Lake Oswego’s Dr. David C. Nazemi, a hospitalist in internal medicine at Legacy Meridian Park Medical Center in Tualatin, was at the marathon for the ninth time, volunteering at the event’s medical tents, said Alisa Cour, public relations specialist at Meridian Park. Nazemi’s role went from treating marathon runners for various ailments, pains and dehydration to helping with triage for the numerous bomb casualties. Nazemi was not injured.

Nearby Oregonians also affected

Oregon Department of Education Deputy Superintendent Rob Saxton was at the event. He said he spoke to West Linn-Wilsonville School District Superintendent Bill Rhoades, who was receiving his medal at the time of the explosions — putting him just about 150 yards away from the destruction. Neither was injured.

Two couples from the West Linn Lutheran Church — Bob and Romayne Harding and Gail and Terri O’Donel — had family members participating in the marathon, but all were reported safe on Monday.

West Linn resident Dave Harkin didn’t see the explosions, but he certainly heard them.

Harkin, who owns the Portland Running Company, and his wife, Paula, were sitting in their room at the Lenox Hotel about 90 minutes after Dave Harkin had finished running when they heard the first explosion. The building rattled, and it was immediately apparent that something major had happened. They ran to the window just as a second explosion went off right below their room at the intersection of Exeter and Boylston streets.

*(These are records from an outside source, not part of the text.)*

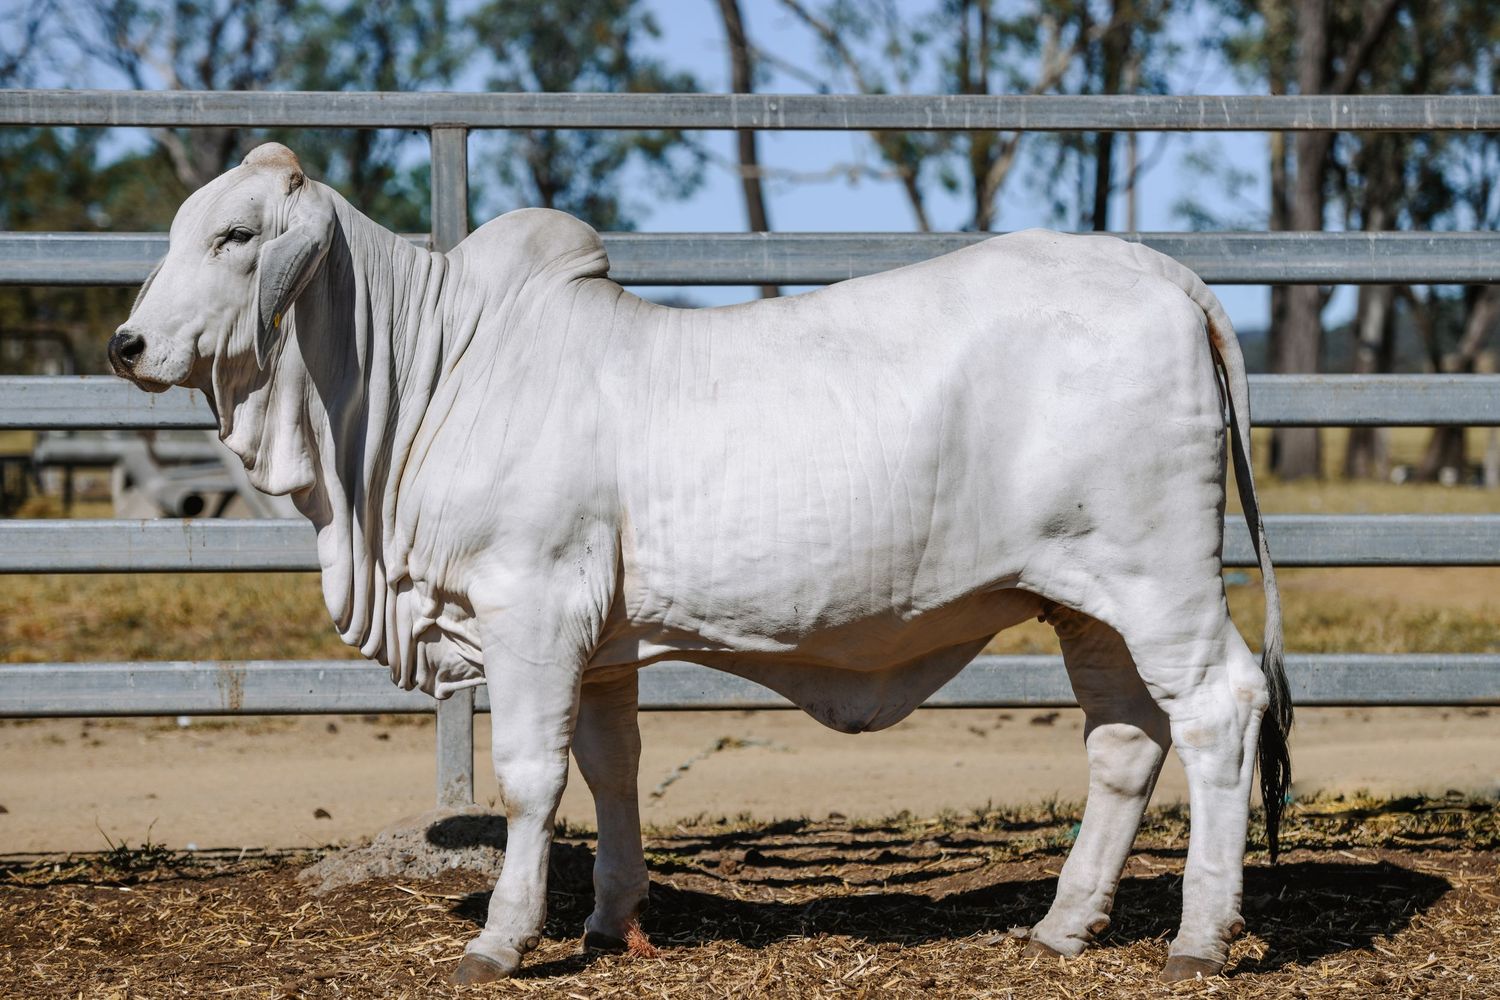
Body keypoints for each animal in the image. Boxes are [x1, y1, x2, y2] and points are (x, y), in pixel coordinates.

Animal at [110, 143, 1290, 984]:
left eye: (235, 233)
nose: (126, 345)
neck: (432, 377)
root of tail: (1159, 270)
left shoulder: (531, 605)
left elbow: (530, 777)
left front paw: (501, 937)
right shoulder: (597, 643)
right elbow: (610, 768)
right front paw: (609, 921)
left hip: (1163, 579)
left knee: (1221, 709)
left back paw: (1199, 938)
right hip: (1085, 600)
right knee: (1124, 742)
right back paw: (1063, 924)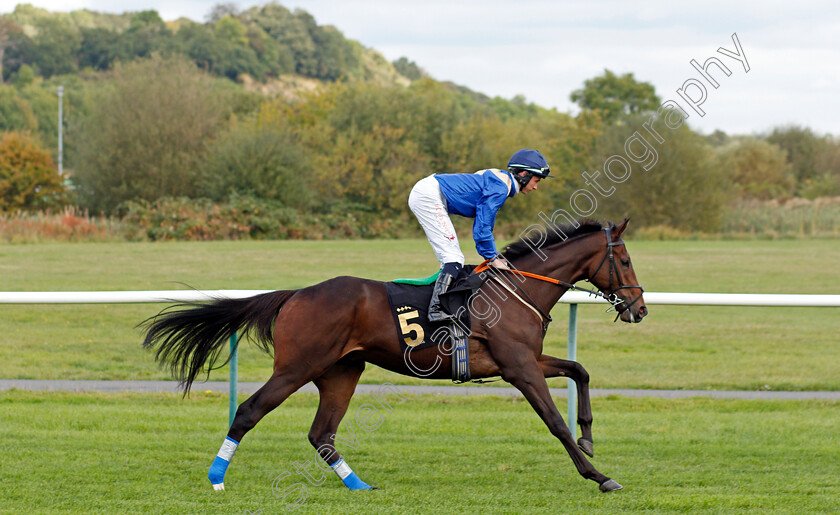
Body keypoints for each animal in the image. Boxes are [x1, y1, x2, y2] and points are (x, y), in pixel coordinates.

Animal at [141, 216, 648, 494]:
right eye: (624, 261)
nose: (639, 308)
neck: (516, 288)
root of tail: (296, 294)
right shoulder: (519, 367)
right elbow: (554, 421)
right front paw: (599, 475)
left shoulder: (522, 360)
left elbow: (579, 370)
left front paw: (588, 436)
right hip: (297, 366)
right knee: (249, 410)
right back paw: (217, 477)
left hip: (341, 371)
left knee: (322, 433)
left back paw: (359, 484)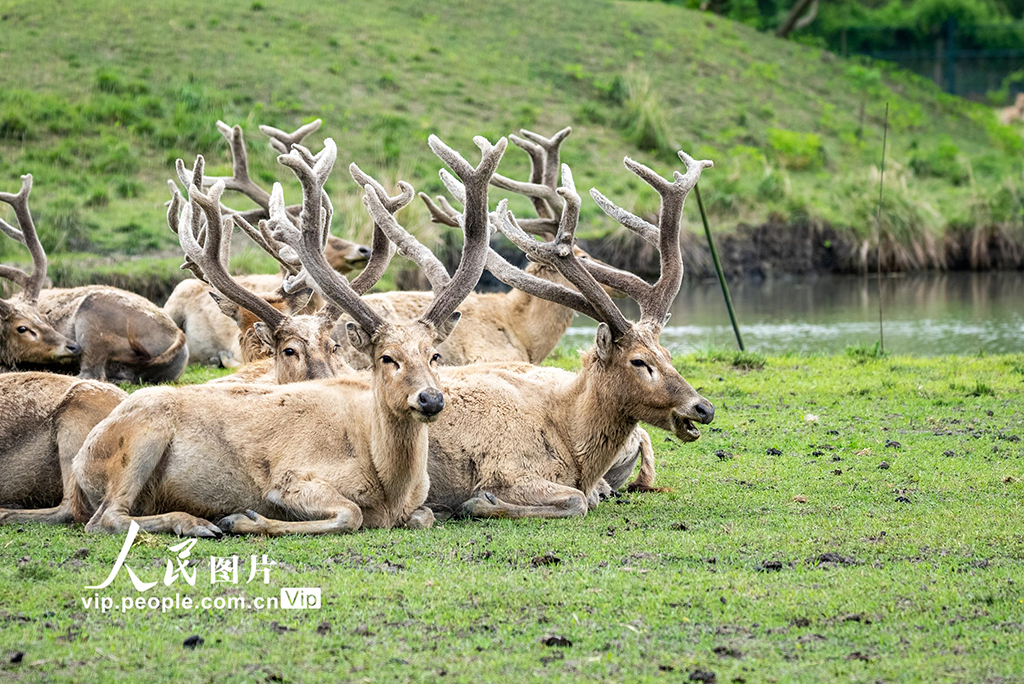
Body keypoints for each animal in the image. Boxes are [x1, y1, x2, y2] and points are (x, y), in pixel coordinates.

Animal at [0, 174, 187, 382]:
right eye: (22, 328)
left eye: (44, 319)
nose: (71, 346)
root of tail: (178, 338)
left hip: (93, 316)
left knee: (91, 373)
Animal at [364, 149, 716, 518]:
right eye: (638, 361)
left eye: (668, 354)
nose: (703, 408)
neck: (571, 444)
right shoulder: (507, 467)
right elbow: (577, 501)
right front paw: (481, 502)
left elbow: (584, 498)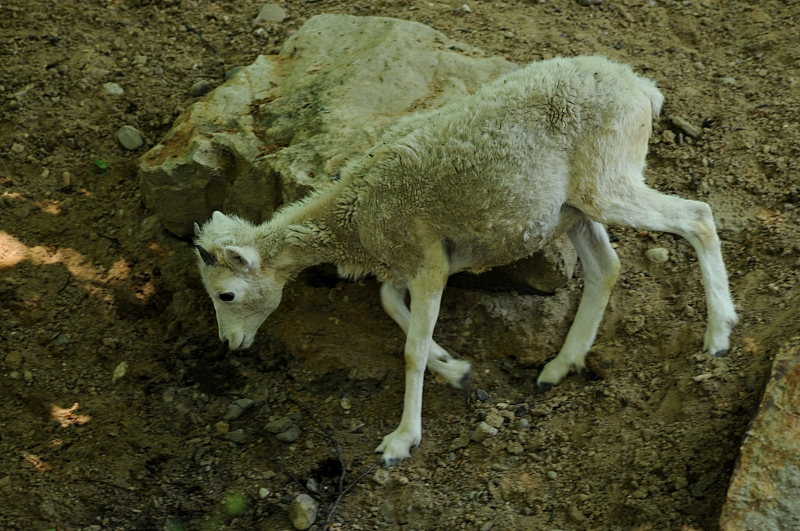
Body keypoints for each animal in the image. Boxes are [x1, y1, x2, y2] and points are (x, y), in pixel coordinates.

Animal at [193, 55, 738, 465]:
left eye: (227, 294)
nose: (229, 343)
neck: (355, 215)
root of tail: (643, 90)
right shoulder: (416, 267)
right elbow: (392, 307)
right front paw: (457, 370)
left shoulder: (429, 265)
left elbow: (410, 349)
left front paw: (400, 441)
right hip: (576, 211)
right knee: (608, 268)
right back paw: (559, 366)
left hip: (608, 184)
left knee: (698, 216)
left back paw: (718, 336)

“Our initial reaction, my wife’s especially, was to immediately get out of the building,” Dave Harkin told KPAM anchor Diana Jordan. “We weren’t actually allowed to do that; we got to the lobby and were turned around. We got back up to the room, and we saw two very major casualties right out in the middle of the intersection where the second explosion happened.”

The scene, as Harkin recalled, was “surreal.” People were running away from the blast area while emergency workers rushed in to treat the casualties. As Harkin put it, the scene had turned from “a sense of celebration to a panicked, very high-intensity situation.”

“Within minutes,” Harkin said, “everything was sirens and emergency vehicles ... civilians running one way, and EMTs and emergency personnel running the other way to try to get a handle on what had happened and what was possibly going to continue to happen.”

Amidst the chaos, with scores of people still walking through the streets in all directions, Harkin tried to put the events in perspective.

“We just came and ran and were luckily outside of the rest of it,” Harkin said. “It’s a great tragedy, it’s very devastating.”

— Reporters Patrick Malee and Geoff Pursinger of Pamplin Media Group and KPAM Anchor Diana Jordan contributed to this story.